> _Text shown_
>>>
Bruce Robbins created SPARK-32281:
-------------------------------------

             Summary: Spark wipes out SORTED spec in metastore when when DESC 
is used
                 Key: SPARK-32281
                 URL: https://issues.apache.org/jira/browse/SPARK-32281
             Project: Spark
          Issue Type: Bug
          Components: SQL
    Affects Versions: 3.1.0
            Reporter: Bruce Robbins


When altering a Hive bucketed table or updating its statistics, Spark will wipe 
out the SORTED specification in the metastore if the specification uses DESC.

 For example:
{noformat}
0: jdbc:hive2://localhost:10000> -- in beeline
0: jdbc:hive2://localhost:10000> create table bucketed (a int, b int, c int, d 
int) clustered by (c) sorted by (c asc, d desc) into 10 buckets;
No rows affected (0.045 seconds)
<<<
> _Activity 1_
Summarize the Spark bug report above in two sentences.
> _Activity 2_
Print everything in the Spark bug report above from "When altering a" down to "specification uses DESC.", word for word.

> _Data_
>>>
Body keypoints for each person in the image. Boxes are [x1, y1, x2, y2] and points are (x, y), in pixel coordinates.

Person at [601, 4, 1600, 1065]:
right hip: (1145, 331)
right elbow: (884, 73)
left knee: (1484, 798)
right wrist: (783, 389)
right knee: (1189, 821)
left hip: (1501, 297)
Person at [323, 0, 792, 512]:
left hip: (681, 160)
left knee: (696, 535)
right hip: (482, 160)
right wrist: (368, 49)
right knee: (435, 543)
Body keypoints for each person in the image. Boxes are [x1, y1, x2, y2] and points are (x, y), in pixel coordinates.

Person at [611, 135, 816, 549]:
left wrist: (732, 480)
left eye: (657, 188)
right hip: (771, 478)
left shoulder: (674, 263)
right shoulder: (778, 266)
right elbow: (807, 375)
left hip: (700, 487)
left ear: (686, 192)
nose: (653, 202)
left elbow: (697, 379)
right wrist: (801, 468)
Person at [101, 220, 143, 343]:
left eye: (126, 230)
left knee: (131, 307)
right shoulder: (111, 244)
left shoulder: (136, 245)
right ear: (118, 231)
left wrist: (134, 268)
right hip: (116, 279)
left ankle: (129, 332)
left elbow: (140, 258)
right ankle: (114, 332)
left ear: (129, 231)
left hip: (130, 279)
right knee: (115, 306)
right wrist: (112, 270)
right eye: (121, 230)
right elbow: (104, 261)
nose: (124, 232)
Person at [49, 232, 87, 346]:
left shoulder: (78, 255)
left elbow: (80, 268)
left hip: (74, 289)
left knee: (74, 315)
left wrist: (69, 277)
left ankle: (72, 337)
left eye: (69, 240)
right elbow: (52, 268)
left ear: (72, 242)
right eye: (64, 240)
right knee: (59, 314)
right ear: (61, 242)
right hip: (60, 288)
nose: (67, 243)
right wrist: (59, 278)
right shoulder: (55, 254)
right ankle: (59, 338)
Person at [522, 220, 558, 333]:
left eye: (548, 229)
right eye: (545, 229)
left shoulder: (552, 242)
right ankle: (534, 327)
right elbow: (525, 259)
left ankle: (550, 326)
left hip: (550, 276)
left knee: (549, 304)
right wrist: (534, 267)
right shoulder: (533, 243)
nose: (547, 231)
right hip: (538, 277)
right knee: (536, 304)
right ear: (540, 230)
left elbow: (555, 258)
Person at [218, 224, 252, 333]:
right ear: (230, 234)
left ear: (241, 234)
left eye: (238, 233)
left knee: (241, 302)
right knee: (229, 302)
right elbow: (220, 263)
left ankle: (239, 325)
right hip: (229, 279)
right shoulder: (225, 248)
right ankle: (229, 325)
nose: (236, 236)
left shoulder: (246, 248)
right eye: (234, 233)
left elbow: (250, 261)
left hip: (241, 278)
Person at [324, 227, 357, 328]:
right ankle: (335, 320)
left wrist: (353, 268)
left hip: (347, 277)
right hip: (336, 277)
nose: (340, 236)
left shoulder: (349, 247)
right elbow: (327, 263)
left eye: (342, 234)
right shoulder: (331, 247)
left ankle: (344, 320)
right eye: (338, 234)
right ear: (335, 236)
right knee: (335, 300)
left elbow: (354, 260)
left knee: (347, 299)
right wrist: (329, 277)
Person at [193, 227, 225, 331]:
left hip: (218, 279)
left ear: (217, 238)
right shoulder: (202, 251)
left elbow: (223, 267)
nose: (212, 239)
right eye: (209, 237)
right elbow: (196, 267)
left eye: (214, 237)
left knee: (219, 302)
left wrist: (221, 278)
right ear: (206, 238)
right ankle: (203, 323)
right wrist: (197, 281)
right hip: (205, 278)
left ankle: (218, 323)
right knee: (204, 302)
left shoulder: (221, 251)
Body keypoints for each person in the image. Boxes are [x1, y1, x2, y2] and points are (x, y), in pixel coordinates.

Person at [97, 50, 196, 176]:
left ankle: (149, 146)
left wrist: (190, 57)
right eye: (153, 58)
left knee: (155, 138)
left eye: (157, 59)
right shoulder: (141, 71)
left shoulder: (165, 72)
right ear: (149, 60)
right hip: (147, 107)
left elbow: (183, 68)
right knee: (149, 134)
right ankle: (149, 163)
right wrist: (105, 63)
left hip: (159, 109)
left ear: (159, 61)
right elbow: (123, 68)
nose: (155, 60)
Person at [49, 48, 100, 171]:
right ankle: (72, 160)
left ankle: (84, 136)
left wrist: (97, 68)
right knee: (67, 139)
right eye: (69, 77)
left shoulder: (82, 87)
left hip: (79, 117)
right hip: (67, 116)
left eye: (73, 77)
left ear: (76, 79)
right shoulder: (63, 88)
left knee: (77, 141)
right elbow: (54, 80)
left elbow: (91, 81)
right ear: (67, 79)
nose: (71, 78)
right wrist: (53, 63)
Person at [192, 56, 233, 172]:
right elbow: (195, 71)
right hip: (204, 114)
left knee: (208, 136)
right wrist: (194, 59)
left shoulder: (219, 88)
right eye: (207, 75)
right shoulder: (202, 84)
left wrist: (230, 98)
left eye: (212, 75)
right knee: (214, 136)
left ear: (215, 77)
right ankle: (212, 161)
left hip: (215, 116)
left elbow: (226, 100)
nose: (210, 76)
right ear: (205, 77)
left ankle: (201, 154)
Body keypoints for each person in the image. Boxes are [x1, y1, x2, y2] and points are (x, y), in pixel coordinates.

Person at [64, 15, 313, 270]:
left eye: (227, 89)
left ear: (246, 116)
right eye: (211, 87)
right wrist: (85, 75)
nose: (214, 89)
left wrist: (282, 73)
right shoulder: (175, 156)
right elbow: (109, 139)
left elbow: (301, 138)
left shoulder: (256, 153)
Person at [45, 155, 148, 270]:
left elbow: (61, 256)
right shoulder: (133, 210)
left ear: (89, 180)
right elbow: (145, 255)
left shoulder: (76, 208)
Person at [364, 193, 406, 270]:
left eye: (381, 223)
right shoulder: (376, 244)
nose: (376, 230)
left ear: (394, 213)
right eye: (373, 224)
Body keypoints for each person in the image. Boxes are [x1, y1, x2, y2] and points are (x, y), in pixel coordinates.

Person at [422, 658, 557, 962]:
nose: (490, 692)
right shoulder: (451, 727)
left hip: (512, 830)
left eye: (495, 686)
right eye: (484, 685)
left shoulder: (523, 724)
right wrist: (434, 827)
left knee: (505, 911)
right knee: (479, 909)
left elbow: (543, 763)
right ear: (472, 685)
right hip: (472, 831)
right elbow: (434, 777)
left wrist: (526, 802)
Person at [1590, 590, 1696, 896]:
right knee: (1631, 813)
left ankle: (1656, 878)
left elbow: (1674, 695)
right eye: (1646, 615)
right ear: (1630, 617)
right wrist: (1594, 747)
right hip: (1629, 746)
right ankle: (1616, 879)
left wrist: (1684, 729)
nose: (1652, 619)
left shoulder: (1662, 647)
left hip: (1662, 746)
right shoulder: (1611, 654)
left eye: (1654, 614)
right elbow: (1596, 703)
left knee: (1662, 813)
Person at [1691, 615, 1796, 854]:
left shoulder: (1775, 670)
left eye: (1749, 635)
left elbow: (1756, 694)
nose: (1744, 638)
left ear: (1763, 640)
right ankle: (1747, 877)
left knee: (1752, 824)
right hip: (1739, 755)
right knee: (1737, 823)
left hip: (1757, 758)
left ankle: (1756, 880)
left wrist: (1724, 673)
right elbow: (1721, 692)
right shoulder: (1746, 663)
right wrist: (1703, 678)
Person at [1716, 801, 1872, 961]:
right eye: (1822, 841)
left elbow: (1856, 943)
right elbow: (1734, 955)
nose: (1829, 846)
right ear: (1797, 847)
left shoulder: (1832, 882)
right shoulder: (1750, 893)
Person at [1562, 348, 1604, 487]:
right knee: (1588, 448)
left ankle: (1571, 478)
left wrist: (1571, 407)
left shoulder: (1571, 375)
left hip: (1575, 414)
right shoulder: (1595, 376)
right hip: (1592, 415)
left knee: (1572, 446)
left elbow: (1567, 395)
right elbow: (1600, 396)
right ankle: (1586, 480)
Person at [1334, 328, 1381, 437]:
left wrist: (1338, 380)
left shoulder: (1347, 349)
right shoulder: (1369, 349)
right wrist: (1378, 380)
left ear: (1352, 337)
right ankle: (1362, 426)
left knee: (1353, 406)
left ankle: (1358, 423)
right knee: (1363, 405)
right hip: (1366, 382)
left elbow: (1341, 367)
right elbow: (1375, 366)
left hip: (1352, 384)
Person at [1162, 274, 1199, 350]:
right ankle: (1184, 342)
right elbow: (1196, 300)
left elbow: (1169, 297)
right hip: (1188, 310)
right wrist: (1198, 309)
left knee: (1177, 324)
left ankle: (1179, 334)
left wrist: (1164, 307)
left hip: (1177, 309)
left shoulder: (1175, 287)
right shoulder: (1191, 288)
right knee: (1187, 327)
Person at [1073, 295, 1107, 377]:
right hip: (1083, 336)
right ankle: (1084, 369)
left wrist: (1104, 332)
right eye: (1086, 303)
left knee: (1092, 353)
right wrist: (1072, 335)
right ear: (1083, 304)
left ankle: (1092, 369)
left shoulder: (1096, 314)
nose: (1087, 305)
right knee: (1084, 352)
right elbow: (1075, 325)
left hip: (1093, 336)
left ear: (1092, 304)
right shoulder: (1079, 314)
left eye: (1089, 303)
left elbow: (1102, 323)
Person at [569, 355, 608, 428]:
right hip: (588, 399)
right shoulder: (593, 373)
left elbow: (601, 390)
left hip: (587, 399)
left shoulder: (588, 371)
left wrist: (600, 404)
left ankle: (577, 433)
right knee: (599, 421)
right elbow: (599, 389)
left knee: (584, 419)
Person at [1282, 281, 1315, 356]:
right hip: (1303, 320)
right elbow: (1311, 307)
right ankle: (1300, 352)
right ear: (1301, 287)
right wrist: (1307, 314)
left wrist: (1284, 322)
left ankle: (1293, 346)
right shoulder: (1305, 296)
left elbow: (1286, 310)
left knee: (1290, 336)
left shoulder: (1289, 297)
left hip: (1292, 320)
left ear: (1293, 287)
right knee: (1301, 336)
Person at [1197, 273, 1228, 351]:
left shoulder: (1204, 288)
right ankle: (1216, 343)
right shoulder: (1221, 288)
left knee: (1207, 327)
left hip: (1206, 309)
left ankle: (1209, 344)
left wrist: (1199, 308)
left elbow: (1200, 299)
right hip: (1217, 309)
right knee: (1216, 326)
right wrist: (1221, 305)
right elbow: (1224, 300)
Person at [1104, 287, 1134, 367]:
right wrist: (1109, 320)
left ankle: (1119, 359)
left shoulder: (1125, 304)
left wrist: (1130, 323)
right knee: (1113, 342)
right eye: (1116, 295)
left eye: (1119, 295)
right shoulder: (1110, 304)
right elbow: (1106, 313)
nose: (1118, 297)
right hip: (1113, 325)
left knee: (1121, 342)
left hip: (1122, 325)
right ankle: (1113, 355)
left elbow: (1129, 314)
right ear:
<<<
> _Your response 1_
Bruce Robbins filed SPARK-32281, a bug in the SQL component of Spark that affects version 3.1.0. When a Hive bucketed table is altered or has its statistics updated, Spark wipes out the SORTED specification in the metastore if that specification uses DESC.

> _Your response 2_
When altering a Hive bucketed table or updating its statistics, Spark will wipe 
out the SORTED specification in the metastore if the specification uses DESC.